Task to carry out:
Could you rescale the records below by repeating every line, requests included, with each number in the keypoint answers (x, y and depth) multiplied by 0.85 and rounded to a whole number, halves up? Leave the person boxes and the format descriptions unchanged, and leave the pictures out.

- Opening Delimiter -

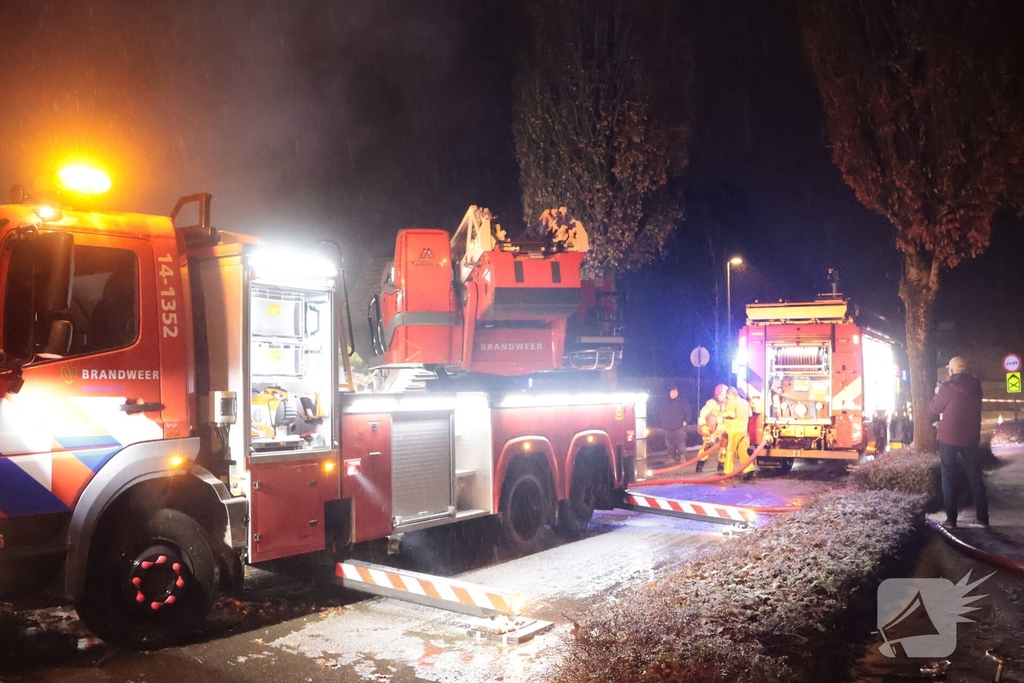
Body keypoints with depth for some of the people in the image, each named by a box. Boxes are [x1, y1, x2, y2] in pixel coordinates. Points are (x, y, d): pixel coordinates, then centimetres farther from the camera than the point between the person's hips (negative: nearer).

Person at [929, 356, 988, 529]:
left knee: (949, 478, 3)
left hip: (949, 438, -4)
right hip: (971, 438, 4)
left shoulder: (948, 387, -13)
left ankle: (951, 519, 1)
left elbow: (934, 409, -2)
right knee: (975, 477, 11)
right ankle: (981, 517, 11)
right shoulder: (976, 386, 3)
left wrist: (938, 394, 15)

- Closing Delimiter -

Solved exercise:
Body keypoints with depth for some of the people in the image, each named by a box. Boxes are [x1, y1, x2, y2] in pixel coordinates. Points are (x, y, d): pixel coordinates, then centimetres farther from the camera than the point between the person's hips (negative: nearer).

Person at [929, 356, 988, 529]:
left knee: (807, 406, 3)
left hip: (807, 372, -3)
right hip: (825, 372, 3)
left shoulder: (806, 329, -11)
left ankle: (808, 441, 1)
left elbow: (794, 348, -2)
right knee: (829, 405, 9)
right ankle: (834, 439, 9)
right shoulder: (830, 328, 3)
left wrist: (797, 335, 13)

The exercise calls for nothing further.